- _WORK INSTRUCTIONS_: Scan the data for "possible" and copy each matching line.

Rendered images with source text
——
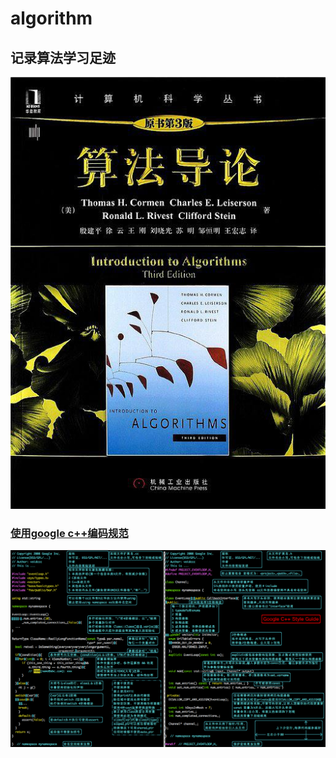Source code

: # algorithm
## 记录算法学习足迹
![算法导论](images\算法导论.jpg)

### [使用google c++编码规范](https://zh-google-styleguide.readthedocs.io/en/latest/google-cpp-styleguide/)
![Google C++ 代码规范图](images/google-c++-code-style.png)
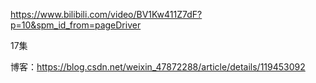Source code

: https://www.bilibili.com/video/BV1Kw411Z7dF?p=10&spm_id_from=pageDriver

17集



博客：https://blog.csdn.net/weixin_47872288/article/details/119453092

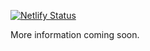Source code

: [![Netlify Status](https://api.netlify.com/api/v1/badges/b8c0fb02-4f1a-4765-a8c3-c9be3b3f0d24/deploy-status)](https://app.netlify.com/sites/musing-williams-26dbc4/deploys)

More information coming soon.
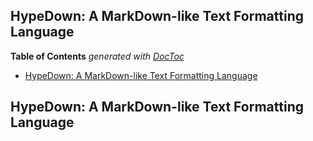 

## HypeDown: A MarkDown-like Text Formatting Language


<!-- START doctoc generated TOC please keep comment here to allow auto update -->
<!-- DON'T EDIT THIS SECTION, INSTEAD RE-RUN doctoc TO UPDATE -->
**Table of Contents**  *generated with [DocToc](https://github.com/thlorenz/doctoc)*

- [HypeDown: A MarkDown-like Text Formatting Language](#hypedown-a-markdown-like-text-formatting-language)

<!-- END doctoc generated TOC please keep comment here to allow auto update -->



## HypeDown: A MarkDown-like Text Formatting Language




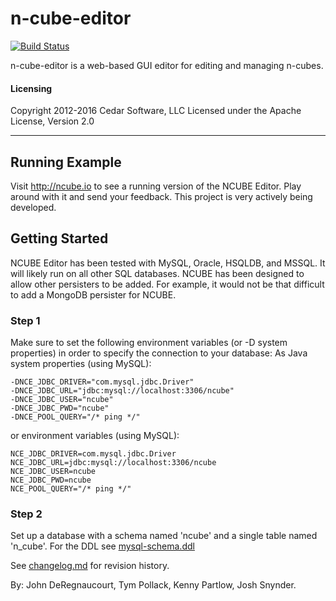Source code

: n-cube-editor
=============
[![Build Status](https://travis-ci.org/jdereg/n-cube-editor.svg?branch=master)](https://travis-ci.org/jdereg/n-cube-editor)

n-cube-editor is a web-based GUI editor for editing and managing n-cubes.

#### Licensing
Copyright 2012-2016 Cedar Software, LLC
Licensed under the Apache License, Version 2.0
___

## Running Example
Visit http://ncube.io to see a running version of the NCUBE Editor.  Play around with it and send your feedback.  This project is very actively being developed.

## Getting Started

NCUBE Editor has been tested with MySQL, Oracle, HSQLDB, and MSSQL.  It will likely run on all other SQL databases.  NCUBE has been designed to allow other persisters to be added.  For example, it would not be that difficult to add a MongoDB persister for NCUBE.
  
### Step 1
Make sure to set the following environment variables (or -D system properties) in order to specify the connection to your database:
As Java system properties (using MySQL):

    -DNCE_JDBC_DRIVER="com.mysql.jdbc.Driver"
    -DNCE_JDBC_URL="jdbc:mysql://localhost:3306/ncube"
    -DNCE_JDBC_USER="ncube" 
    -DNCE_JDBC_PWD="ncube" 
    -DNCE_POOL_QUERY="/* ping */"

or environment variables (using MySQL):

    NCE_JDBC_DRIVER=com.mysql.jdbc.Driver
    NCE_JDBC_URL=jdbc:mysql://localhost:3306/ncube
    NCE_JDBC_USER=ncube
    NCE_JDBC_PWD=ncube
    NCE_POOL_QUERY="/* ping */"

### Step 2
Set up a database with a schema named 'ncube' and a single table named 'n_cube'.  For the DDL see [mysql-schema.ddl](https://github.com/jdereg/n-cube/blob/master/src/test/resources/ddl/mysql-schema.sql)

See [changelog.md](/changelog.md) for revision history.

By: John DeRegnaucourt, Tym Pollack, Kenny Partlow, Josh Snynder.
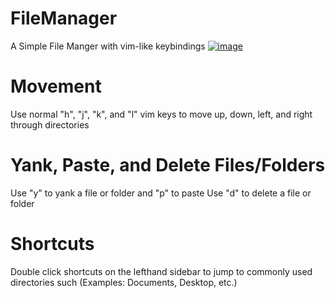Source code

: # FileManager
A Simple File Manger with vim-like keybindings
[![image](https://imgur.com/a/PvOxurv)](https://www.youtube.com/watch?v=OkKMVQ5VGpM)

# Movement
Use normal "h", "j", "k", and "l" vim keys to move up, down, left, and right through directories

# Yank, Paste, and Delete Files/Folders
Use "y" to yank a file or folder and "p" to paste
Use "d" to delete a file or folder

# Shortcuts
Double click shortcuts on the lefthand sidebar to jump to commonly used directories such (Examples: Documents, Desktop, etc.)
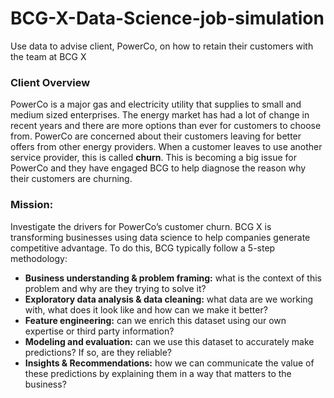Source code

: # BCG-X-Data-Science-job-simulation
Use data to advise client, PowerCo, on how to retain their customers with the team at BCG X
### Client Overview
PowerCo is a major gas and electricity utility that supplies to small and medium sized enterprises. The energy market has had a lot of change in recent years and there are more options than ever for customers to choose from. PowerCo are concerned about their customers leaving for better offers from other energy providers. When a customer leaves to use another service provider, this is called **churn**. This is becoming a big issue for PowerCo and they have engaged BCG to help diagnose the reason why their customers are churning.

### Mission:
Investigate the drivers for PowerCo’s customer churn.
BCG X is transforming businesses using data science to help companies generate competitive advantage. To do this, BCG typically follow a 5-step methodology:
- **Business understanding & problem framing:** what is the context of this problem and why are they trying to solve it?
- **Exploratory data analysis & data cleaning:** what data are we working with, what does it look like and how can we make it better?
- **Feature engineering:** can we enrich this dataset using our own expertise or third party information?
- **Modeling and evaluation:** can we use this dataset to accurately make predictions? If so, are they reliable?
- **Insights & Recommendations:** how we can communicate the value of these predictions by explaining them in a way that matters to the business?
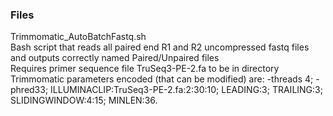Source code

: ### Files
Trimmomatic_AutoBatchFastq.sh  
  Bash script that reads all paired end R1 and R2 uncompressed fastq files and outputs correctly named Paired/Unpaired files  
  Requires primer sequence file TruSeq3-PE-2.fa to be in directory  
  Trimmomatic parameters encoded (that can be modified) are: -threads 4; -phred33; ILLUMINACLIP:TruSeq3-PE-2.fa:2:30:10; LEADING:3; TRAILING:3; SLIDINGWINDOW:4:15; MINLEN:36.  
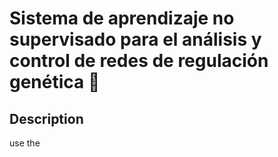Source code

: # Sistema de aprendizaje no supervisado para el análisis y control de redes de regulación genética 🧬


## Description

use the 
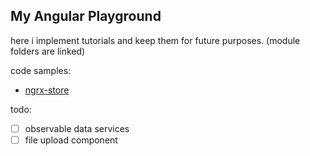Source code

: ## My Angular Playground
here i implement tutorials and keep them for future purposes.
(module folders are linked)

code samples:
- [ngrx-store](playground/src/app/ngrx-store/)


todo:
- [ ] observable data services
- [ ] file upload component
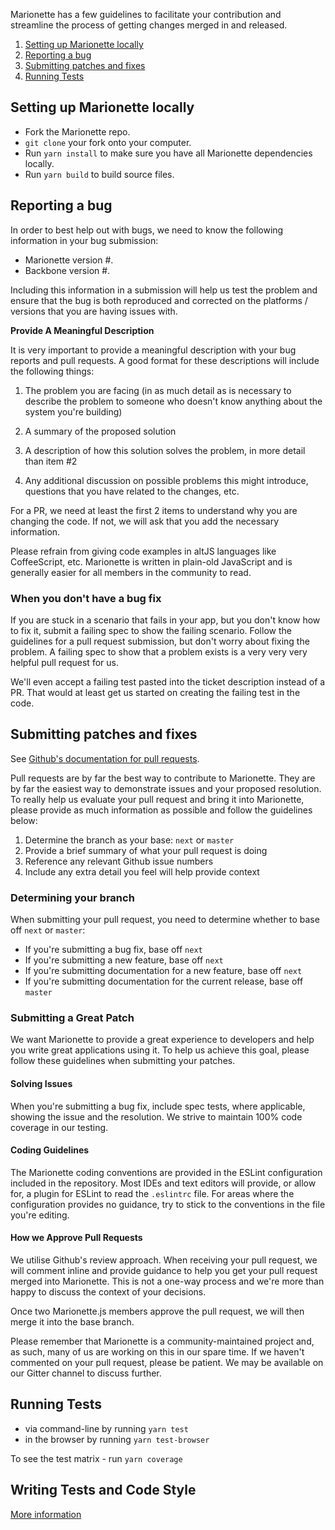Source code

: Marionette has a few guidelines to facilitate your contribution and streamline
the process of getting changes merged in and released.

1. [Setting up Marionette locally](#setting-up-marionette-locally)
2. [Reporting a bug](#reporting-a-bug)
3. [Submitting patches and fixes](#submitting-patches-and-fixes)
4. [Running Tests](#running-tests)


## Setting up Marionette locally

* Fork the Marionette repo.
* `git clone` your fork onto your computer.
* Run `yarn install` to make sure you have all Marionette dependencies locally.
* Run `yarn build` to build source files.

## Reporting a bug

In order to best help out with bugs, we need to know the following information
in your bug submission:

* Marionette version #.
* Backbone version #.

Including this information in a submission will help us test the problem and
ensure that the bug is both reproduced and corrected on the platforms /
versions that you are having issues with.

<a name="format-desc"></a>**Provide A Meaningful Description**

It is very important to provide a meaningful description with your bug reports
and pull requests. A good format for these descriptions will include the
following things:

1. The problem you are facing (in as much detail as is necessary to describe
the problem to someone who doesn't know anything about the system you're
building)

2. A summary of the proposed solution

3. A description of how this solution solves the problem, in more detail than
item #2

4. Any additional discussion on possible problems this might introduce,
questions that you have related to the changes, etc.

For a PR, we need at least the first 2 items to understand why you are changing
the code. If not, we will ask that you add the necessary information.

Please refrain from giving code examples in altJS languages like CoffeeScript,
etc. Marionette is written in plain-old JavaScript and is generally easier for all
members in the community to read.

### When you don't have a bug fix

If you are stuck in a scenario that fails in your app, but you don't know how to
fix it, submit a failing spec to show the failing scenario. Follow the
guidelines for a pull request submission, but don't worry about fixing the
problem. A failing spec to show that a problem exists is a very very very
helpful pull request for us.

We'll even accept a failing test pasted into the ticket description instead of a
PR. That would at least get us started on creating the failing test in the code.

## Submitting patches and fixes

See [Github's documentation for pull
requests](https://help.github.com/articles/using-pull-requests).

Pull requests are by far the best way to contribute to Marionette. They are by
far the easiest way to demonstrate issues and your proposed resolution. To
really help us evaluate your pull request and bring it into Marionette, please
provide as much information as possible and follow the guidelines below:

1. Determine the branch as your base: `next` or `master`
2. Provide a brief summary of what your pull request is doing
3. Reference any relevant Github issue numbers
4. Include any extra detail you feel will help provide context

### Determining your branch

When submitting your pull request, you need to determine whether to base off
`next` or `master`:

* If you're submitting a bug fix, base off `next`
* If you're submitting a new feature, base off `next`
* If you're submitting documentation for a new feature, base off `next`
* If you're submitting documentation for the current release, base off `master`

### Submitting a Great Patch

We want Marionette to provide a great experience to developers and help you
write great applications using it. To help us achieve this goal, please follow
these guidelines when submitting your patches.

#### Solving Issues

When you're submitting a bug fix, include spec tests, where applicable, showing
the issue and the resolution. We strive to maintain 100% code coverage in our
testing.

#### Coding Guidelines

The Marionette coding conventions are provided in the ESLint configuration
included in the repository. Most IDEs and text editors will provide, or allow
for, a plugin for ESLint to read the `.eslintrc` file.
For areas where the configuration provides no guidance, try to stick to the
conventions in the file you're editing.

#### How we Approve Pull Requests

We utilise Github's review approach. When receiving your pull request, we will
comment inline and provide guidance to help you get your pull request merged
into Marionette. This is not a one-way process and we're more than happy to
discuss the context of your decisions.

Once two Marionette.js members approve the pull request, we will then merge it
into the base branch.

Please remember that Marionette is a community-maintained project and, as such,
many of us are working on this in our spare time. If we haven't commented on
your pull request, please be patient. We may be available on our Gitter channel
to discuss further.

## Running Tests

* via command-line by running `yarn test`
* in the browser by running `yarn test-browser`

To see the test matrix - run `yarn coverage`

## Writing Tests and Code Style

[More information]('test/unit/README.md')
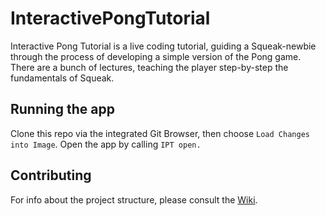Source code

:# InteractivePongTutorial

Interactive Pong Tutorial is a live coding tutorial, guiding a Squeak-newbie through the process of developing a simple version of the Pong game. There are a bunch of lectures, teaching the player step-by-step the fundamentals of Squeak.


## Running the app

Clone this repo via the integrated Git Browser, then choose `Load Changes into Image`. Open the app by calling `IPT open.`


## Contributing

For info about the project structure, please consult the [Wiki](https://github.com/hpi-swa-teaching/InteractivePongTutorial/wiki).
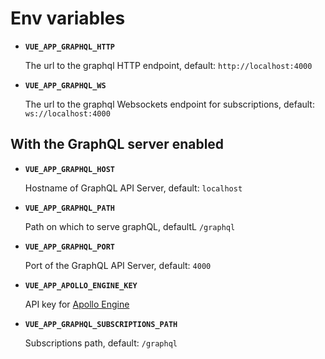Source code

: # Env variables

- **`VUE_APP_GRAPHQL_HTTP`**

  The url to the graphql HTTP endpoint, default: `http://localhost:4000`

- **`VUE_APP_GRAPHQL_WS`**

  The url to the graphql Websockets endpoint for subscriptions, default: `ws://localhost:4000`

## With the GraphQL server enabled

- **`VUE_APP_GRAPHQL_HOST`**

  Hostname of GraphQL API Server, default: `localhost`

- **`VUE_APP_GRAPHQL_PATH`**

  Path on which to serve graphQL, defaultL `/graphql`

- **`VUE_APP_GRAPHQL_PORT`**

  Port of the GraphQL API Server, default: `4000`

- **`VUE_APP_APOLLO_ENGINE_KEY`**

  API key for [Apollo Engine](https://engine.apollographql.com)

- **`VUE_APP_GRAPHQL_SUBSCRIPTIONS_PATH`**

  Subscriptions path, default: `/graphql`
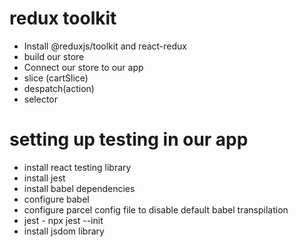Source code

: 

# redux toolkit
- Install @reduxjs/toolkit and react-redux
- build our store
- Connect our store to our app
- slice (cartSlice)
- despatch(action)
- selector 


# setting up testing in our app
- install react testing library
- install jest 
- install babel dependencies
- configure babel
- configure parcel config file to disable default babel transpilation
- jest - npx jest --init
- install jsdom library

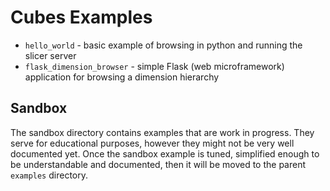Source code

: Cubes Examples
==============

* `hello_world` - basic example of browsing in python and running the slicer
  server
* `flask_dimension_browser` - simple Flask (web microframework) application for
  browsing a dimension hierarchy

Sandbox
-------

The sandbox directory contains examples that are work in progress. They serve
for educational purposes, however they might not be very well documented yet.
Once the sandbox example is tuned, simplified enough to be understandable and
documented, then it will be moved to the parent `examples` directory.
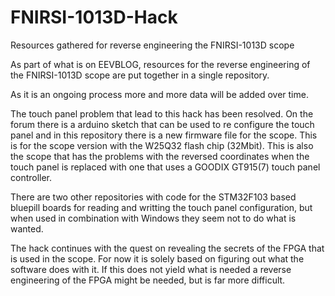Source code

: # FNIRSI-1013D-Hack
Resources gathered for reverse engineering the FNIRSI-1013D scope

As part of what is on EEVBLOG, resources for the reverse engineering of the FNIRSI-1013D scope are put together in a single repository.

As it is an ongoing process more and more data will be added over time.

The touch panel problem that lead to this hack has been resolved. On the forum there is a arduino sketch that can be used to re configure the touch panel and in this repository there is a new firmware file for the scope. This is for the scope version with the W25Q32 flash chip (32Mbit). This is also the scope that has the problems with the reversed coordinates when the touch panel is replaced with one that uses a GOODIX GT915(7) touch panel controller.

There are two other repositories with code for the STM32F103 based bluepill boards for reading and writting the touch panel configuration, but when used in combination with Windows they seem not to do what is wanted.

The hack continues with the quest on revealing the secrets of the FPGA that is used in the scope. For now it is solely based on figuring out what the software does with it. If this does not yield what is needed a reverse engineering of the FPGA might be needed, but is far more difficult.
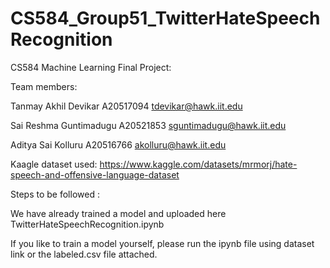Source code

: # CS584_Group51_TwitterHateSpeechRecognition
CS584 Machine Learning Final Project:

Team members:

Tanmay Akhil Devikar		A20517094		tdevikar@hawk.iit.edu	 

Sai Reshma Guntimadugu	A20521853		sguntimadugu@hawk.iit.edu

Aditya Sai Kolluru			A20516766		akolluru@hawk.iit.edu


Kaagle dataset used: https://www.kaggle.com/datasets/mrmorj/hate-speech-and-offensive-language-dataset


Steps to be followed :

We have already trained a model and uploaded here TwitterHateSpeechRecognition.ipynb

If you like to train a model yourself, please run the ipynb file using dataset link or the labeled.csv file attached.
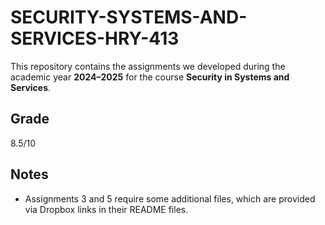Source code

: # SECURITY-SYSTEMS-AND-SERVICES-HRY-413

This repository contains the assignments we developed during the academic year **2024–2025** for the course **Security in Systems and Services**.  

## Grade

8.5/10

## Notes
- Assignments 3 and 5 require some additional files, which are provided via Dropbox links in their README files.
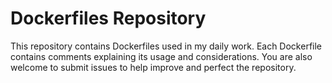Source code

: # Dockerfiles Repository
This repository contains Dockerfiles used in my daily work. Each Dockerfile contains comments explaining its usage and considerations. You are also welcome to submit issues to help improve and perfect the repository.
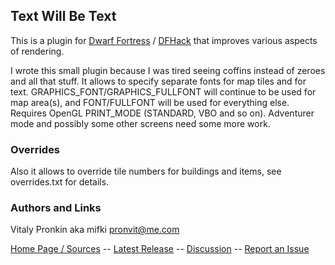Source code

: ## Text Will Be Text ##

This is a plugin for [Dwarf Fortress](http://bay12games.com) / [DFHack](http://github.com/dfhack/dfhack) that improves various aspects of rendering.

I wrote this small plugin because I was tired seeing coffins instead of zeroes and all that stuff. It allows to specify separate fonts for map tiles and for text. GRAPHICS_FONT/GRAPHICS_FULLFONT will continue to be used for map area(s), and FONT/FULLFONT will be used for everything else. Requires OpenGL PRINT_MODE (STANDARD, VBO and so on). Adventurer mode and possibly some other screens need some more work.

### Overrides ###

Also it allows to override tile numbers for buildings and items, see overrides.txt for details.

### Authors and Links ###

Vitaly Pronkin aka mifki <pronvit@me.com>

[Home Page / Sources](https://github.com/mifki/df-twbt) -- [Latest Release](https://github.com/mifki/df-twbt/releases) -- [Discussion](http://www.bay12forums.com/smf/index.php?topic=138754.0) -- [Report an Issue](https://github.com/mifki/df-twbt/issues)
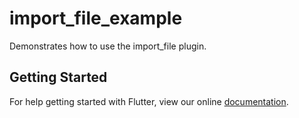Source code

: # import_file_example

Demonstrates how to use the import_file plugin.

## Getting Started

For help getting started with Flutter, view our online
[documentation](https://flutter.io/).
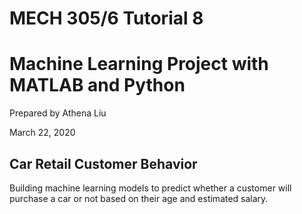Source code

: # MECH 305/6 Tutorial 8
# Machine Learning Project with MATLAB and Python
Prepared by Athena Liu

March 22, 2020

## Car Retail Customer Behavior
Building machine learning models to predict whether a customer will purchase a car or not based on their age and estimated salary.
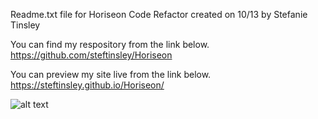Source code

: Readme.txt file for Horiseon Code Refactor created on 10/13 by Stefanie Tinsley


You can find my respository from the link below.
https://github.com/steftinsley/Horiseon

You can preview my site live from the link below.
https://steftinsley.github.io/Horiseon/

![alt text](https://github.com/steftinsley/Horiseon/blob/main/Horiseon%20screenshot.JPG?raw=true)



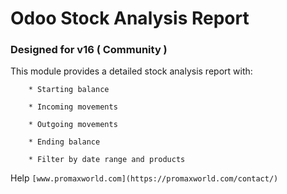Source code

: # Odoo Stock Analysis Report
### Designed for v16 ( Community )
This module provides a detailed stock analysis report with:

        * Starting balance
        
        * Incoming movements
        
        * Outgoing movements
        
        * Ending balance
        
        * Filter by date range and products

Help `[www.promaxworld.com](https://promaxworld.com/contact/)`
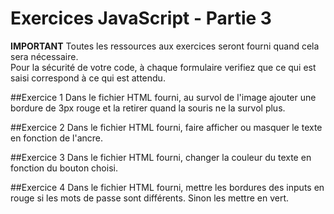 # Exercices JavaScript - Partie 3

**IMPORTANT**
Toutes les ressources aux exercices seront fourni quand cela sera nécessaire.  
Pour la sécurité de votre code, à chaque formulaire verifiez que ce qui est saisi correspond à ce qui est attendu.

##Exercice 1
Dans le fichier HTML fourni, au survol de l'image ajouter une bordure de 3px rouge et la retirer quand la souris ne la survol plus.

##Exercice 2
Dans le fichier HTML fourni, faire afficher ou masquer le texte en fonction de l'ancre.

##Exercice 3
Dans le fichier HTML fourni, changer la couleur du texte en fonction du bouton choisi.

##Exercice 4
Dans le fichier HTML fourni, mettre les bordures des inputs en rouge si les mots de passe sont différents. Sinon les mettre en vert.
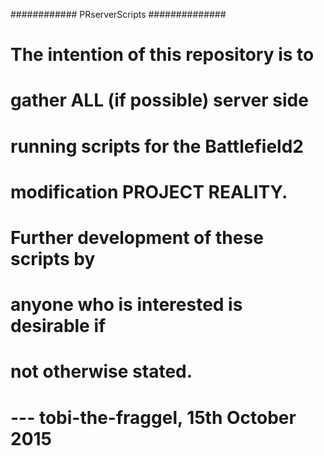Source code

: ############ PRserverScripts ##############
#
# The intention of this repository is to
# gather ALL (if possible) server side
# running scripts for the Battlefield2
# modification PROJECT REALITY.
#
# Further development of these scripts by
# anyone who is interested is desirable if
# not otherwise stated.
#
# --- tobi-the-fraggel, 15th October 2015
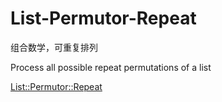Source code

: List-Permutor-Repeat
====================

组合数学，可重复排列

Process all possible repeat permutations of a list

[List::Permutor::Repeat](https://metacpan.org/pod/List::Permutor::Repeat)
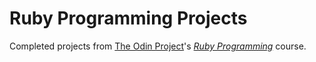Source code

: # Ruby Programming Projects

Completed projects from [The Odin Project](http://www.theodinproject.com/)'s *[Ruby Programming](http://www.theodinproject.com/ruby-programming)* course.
——
- _ANSWER SPACE_:
4. Any additional discussion on possible problems this might introduce,
provide as much information as possible and follow the guidelines below:
# gather ALL (if possible) server side
Process all possible repeat permutations of a list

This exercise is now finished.